_Source extract_.
J-K: Scatter density plot of the average displacement vs radius confinement assigned to every individual motion of FOXA1-WT (D) and FOXA1-EKQ/AAA (E). vL: vMLC, L: LMC, I: IMC, H: HMC, vH: vHMC. Shades of grey to black indicate increasing proportion of the mobility population.

L: Relative mean density levels of FOXA1-EKQ compared to FOXA1-WT in vLMC, LMC, IMC, HMC and vHMC. *** indicates p<0.0001 (one-way ANOVA, see Table S1).

See also Figure S7 and Table S1 and S2.

Association of FOXA1 with low mobility chromatin is largely dependent on non-specific nucleosome binding

In FastSMT, consistent with previous FRAP results (Sekiya et al., 2009), loss of nonspecific DNA binding (FOXA1-RRAA) impairs the diffusion coefficients of FOXA1 more markedly than loss of specific DNA binding (FOXA1-NHAA, Figure S7H). Thus, non-specific DNA binding, which correlates with non-specific nucleosome binding (Sekiya et al., 2009), provides the strongest contribution to the low diffusion of FOXA1, consistent with most interactions seen in FastSMT being nonspecific chromatin binding events.

We then measured the radius of confinement and average displacements for the two FOXA1 mutants (Figure S7I-J). The two-dimensional density plots after loss of loss of non-specific DNA binding (FOXA1-RRAA) showed greater changes than upon loss of specific DNA binding (FOXA1-NHAA) (Figure 5D, E, red arrows). Indeed, loss of non-specific DNA binding (FOXA1-RRAA) causes a strong skew away from vLMC and LMC, compared to FOXA1-WT, whereas loss of specific DNA binding (FOXA1-NHAA) leads to a more modest depletion (Figure 5F, G and Table S1). The other mobility ranges were less affected by the mutations (Figure 5H, I and Table S1). Thus, nonspecific DNA interactions are the main driver of interactions with the most compact chromatin domains.

Recent studies found that FOXA1 makes direct contact with core histones at two sites, including via lysine 270, outside of the DNA binding domain (Iwafuchi et al., 2020). Point mutations at lysine 270 and its adjacent residues (FOXA1-EKQ/AAA) did not impair the free DNA binding of FOXA1 in vitro (Figure S7K, L). FOXA1-EKQ/AAA presented a similar diffusion profile as FOXA1-WT (Figure S7M). Nevertheless, the two-parameter mobility plot of FOXA1-EKQ/AAA showed a strong decrease in the vLMC range (Figure 5J, L, red arrow), along with an increase in the HMC range (Figure 5L). In conclusion, nonspecific nucleosome interactions are crucial for the pioneer factor FOXA1 to access the most restricted chromatin domains.

_Data listing_.

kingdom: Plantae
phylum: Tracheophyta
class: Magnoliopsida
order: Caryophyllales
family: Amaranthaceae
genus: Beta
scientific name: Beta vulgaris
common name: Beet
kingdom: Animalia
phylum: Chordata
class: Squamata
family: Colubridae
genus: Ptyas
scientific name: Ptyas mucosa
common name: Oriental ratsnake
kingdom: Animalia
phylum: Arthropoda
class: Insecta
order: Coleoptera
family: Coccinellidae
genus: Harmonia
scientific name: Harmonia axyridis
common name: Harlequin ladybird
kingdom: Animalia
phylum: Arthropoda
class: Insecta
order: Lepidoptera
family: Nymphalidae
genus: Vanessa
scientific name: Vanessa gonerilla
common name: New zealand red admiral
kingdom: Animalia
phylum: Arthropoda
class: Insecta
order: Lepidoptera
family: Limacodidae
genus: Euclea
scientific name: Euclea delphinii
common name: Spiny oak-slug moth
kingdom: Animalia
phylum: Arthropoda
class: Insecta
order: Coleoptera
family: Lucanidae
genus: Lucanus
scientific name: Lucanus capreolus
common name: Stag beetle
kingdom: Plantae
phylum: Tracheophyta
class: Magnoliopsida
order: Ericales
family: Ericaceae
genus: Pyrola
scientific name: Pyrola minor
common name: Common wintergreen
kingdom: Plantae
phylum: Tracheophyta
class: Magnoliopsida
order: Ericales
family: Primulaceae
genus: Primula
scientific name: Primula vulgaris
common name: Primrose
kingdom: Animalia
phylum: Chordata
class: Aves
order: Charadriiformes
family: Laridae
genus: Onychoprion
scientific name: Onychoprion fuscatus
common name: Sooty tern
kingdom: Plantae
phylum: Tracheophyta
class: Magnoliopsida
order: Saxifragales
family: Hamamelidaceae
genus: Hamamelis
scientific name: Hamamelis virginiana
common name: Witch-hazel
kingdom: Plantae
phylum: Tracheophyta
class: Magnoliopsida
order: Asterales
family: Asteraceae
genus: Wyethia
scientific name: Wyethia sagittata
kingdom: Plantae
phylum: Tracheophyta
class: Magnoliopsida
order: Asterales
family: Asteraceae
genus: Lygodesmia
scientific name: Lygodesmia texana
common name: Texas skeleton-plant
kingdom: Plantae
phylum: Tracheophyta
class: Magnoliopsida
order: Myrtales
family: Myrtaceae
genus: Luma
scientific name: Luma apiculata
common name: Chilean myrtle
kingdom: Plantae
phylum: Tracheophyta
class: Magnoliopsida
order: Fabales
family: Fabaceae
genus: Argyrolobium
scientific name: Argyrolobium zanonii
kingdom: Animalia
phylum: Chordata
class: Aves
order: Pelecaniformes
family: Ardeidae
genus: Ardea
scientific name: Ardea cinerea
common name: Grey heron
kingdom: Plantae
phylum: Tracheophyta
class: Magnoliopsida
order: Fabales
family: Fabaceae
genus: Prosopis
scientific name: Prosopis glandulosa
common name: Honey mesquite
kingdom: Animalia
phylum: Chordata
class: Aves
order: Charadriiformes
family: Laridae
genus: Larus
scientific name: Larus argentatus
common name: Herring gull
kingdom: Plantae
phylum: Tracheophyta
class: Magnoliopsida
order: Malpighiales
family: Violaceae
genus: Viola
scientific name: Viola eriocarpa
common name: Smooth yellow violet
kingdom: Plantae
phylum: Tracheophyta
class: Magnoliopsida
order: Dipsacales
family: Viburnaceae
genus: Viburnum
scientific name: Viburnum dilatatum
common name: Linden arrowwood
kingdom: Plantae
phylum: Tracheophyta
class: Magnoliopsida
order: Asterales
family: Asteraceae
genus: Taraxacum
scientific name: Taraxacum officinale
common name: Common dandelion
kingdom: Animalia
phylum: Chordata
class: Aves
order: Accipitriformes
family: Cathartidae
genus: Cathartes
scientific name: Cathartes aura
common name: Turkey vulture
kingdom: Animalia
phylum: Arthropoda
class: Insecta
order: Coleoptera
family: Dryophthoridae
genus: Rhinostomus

_Assignment 1_. In the FOXA1 excerpt, through which residue outside the DNA binding domain does FOXA1 contact core histones?
_Assignment 2_. List every chromatin mobility range in which the FOXA1 excerpt compares the relative mean density levels of FOXA1-EKQ and FOXA1-WT.

_Reply 1_. Lysine 270

_Reply 2_. vLMC, LMC, IMC, HMC, vHMC